[Collected data]
--------------------

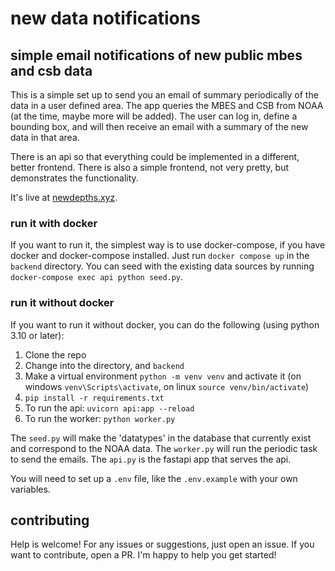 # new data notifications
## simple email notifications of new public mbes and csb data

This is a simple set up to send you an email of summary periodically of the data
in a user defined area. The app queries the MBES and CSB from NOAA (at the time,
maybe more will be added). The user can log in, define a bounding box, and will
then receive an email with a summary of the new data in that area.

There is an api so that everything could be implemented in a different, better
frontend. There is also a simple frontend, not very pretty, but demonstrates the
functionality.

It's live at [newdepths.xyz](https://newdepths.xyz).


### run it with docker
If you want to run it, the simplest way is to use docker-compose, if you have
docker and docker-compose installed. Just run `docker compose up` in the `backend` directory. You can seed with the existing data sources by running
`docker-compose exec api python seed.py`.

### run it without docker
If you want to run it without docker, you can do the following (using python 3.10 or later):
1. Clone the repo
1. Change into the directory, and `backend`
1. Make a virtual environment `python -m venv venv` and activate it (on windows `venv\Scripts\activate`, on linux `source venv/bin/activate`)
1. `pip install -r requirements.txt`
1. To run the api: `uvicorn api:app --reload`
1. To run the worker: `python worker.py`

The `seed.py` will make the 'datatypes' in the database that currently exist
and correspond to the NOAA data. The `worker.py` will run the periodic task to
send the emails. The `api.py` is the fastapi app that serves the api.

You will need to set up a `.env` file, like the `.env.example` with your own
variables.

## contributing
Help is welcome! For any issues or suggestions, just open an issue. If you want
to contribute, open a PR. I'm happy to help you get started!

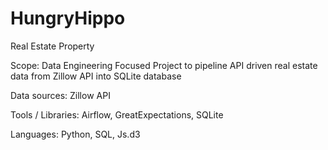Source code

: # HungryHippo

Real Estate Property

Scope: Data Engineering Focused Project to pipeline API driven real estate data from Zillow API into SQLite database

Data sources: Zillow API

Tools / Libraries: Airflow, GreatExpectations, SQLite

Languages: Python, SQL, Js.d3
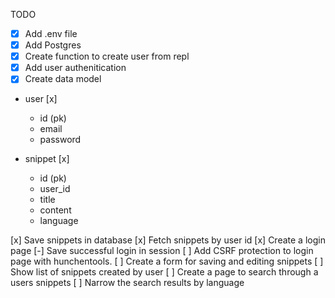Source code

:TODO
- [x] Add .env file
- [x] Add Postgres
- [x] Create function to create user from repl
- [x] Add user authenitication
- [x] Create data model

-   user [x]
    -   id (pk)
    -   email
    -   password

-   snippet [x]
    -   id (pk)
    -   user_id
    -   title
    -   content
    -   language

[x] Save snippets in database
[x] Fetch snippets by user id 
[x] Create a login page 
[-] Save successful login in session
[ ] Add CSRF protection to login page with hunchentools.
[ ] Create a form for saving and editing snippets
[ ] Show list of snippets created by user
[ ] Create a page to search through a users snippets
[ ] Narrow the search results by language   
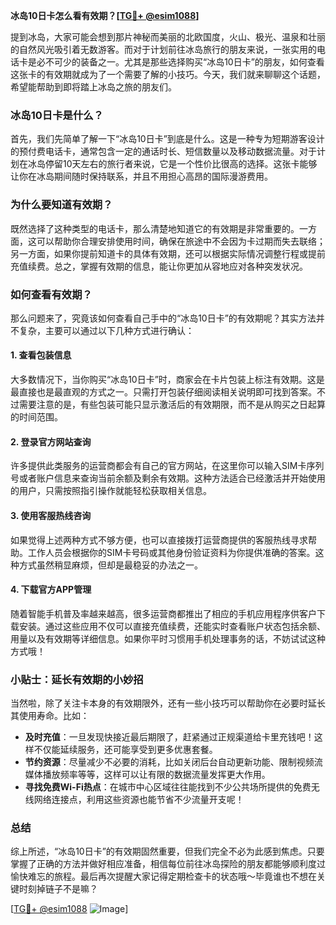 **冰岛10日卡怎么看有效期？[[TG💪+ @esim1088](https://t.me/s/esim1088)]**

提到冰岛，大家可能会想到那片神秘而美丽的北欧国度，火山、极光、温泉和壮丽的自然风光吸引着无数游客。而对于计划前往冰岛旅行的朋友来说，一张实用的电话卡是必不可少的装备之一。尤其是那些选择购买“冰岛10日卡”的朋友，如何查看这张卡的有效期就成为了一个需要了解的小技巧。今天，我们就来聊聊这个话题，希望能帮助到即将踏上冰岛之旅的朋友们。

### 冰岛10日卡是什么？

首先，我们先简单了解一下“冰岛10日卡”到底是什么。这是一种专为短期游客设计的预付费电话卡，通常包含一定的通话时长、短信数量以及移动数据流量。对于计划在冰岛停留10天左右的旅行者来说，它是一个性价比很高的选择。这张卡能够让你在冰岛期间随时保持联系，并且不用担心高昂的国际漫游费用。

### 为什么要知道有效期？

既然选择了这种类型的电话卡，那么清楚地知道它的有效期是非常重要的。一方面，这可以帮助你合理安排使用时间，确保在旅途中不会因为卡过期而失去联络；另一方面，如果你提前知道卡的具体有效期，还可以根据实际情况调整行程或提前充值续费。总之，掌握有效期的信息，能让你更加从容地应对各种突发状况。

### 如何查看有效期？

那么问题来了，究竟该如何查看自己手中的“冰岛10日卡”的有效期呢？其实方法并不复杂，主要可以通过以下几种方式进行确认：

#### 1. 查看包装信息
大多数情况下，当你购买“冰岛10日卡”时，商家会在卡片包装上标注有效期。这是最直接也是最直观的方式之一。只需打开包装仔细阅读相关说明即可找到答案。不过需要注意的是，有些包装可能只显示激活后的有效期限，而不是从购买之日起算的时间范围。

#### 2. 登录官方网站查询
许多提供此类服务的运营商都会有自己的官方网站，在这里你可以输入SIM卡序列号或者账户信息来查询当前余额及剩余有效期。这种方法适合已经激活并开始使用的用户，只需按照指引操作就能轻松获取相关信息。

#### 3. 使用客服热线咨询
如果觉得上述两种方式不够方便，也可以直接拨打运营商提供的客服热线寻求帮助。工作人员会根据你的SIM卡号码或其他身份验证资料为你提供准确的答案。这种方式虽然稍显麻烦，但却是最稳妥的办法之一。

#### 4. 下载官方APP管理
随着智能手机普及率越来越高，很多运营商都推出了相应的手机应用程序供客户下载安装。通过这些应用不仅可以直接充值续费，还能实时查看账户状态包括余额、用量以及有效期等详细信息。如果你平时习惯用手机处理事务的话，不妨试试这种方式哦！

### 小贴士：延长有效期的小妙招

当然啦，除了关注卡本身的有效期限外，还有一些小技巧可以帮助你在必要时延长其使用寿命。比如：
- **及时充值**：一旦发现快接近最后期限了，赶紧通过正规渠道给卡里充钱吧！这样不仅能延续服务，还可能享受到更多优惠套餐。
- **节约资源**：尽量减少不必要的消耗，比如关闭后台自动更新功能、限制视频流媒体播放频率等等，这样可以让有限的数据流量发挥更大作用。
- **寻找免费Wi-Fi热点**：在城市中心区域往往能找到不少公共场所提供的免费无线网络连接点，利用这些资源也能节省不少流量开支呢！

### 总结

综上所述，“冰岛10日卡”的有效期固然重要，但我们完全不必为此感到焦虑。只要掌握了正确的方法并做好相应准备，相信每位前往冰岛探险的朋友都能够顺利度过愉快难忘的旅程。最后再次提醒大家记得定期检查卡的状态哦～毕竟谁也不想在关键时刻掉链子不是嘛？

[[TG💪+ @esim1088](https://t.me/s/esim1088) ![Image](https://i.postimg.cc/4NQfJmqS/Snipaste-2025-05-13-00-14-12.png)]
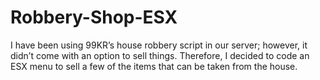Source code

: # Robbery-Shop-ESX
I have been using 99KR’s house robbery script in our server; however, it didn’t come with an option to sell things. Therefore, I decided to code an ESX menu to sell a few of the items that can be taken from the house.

--------------------

Render every line of source text in the items above as a Markdown table with the columns Row and Line, numbering each row and skipping blank lines. Leave the pictures out of your answer.

Answer box
| Row | Line |
|---|---|
| 1 |  # new data notifications |
| 2 | ## simple email notifications of new public mbes and csb data |
| 3 | This is a simple set up to send you an email of summary periodically of the data |
| 4 | in a user defined area. The app queries the MBES and CSB from NOAA (at the time, |
| 5 | maybe more will be added). The user can log in, define a bounding box, and will |
| 6 | then receive an email with a summary of the new data in that area. |
| 7 | There is an api so that everything could be implemented in a different, better |
| 8 | frontend. There is also a simple frontend, not very pretty, but demonstrates the |
| 9 | functionality. |
| 10 | It's live at [newdepths.xyz](https://newdepths.xyz). |
| 11 | ### run it with docker |
| 12 | If you want to run it, the simplest way is to use docker-compose, if you have |
| 13 | docker and docker-compose installed. Just run `docker compose up` in the `backend` directory. You can seed with the existing data sources by running |
| 14 | `docker-compose exec api python seed.py`. |
| 15 | ### run it without docker |
| 16 | If you want to run it without docker, you can do the following (using python 3.10 or later): |
| 17 | 1. Clone the repo |
| 18 | 1. Change into the directory, and `backend` |
| 19 | 1. Make a virtual environment `python -m venv venv` and activate it (on windows `venv\Scripts\activate`, on linux `source venv/bin/activate`) |
| 20 | 1. `pip install -r requirements.txt` |
| 21 | 1. To run the api: `uvicorn api:app --reload` |
| 22 | 1. To run the worker: `python worker.py` |
| 23 | The `seed.py` will make the 'datatypes' in the database that currently exist |
| 24 | and correspond to the NOAA data. The `worker.py` will run the periodic task to |
| 25 | send the emails. The `api.py` is the fastapi app that serves the api. |
| 26 | You will need to set up a `.env` file, like the `.env.example` with your own |
| 27 | variables. |
| 28 | ## contributing |
| 29 | Help is welcome! For any issues or suggestions, just open an issue. If you want |
| 30 | to contribute, open a PR. I'm happy to help you get started! |
| 31 | Source code |
| 32 | : # HungryHippo |
| 33 | Real Estate Property |
| 34 | Scope: Data Engineering Focused Project to pipeline API driven real estate data from Zillow API into SQLite database |
| 35 | Data sources: Zillow API |
| 36 | Tools / Libraries: Airflow, GreatExpectations, SQLite |
| 37 | Languages: Python, SQL, Js.d3 |
| 38 | Source code |
| 39 | :TODO |
| 40 | - [x] Add .env file |
| 41 | - [x] Add Postgres |
| 42 | - [x] Create function to create user from repl |
| 43 | - [x] Add user authenitication |
| 44 | - [x] Create data model |
| 45 | -   user [x] |
| 46 |     -   id (pk) |
| 47 |     -   email |
| 48 |     -   password |
| 49 | -   snippet [x] |
| 50 |     -   id (pk) |
| 51 |     -   user_id |
| 52 |     -   title |
| 53 |     -   content |
| 54 |     -   language |
| 55 | [x] Save snippets in database |
| 56 | [x] Fetch snippets by user id  |
| 57 | [x] Create a login page  |
| 58 | [-] Save successful login in session |
| 59 | [ ] Add CSRF protection to login page with hunchentools. |
| 60 | [ ] Create a form for saving and editing snippets |
| 61 | [ ] Show list of snippets created by user |
| 62 | [ ] Create a page to search through a users snippets |
| 63 | [ ] Narrow the search results by language    |
| 64 |  **冰岛10日卡怎么看有效期？[[TG💪+ @esim1088](https://t.me/s/esim1088)]** |
| 65 | 提到冰岛，大家可能会想到那片神秘而美丽的北欧国度，火山、极光、温泉和壮丽的自然风光吸引着无数游客。而对于计划前往冰岛旅行的朋友来说，一张实用的电话卡是必不可少的装备之一。尤其是那些选择购买“冰岛10日卡”的朋友，如何查看这张卡的有效期就成为了一个需要了解的小技巧。今天，我们就来聊聊这个话题，希望能帮助到即将踏上冰岛之旅的朋友们。 |
| 66 | ### 冰岛10日卡是什么？ |
| 67 | 首先，我们先简单了解一下“冰岛10日卡”到底是什么。这是一种专为短期游客设计的预付费电话卡，通常包含一定的通话时长、短信数量以及移动数据流量。对于计划在冰岛停留10天左右的旅行者来说，它是一个性价比很高的选择。这张卡能够让你在冰岛期间随时保持联系，并且不用担心高昂的国际漫游费用。 |
| 68 | ### 为什么要知道有效期？ |
| 69 | 既然选择了这种类型的电话卡，那么清楚地知道它的有效期是非常重要的。一方面，这可以帮助你合理安排使用时间，确保在旅途中不会因为卡过期而失去联络；另一方面，如果你提前知道卡的具体有效期，还可以根据实际情况调整行程或提前充值续费。总之，掌握有效期的信息，能让你更加从容地应对各种突发状况。 |
| 70 | ### 如何查看有效期？ |
| 71 | 那么问题来了，究竟该如何查看自己手中的“冰岛10日卡”的有效期呢？其实方法并不复杂，主要可以通过以下几种方式进行确认： |
| 72 | #### 1. 查看包装信息 |
| 73 | 大多数情况下，当你购买“冰岛10日卡”时，商家会在卡片包装上标注有效期。这是最直接也是最直观的方式之一。只需打开包装仔细阅读相关说明即可找到答案。不过需要注意的是，有些包装可能只显示激活后的有效期限，而不是从购买之日起算的时间范围。 |
| 74 | #### 2. 登录官方网站查询 |
| 75 | 许多提供此类服务的运营商都会有自己的官方网站，在这里你可以输入SIM卡序列号或者账户信息来查询当前余额及剩余有效期。这种方法适合已经激活并开始使用的用户，只需按照指引操作就能轻松获取相关信息。 |
| 76 | #### 3. 使用客服热线咨询 |
| 77 | 如果觉得上述两种方式不够方便，也可以直接拨打运营商提供的客服热线寻求帮助。工作人员会根据你的SIM卡号码或其他身份验证资料为你提供准确的答案。这种方式虽然稍显麻烦，但却是最稳妥的办法之一。 |
| 78 | #### 4. 下载官方APP管理 |
| 79 | 随着智能手机普及率越来越高，很多运营商都推出了相应的手机应用程序供客户下载安装。通过这些应用不仅可以直接充值续费，还能实时查看账户状态包括余额、用量以及有效期等详细信息。如果你平时习惯用手机处理事务的话，不妨试试这种方式哦！ |
| 80 | ### 小贴士：延长有效期的小妙招 |
| 81 | 当然啦，除了关注卡本身的有效期限外，还有一些小技巧可以帮助你在必要时延长其使用寿命。比如： |
| 82 | - **及时充值**：一旦发现快接近最后期限了，赶紧通过正规渠道给卡里充钱吧！这样不仅能延续服务，还可能享受到更多优惠套餐。 |
| 83 | - **节约资源**：尽量减少不必要的消耗，比如关闭后台自动更新功能、限制视频流媒体播放频率等等，这样可以让有限的数据流量发挥更大作用。 |
| 84 | - **寻找免费Wi-Fi热点**：在城市中心区域往往能找到不少公共场所提供的免费无线网络连接点，利用这些资源也能节省不少流量开支呢！ |
| 85 | ### 总结 |
| 86 | 综上所述，“冰岛10日卡”的有效期固然重要，但我们完全不必为此感到焦虑。只要掌握了正确的方法并做好相应准备，相信每位前往冰岛探险的朋友都能够顺利度过愉快难忘的旅程。最后再次提醒大家记得定期检查卡的状态哦～毕竟谁也不想在关键时刻掉链子不是嘛？ |
| 87 | [[TG💪+ @esim1088](https://t.me/s/esim1088) ![Image](https://i.postimg.cc/4NQfJmqS/Snipaste-2025-05-13-00-14-12.png)] |
| 88 | Source code |
| 89 | : # Robbery-Shop-ESX |
| 90 | I have been using 99KR’s house robbery script in our server; however, it didn’t come with an option to sell things. Therefore, I decided to code an ESX menu to sell a few of the items that can be taken from the house. |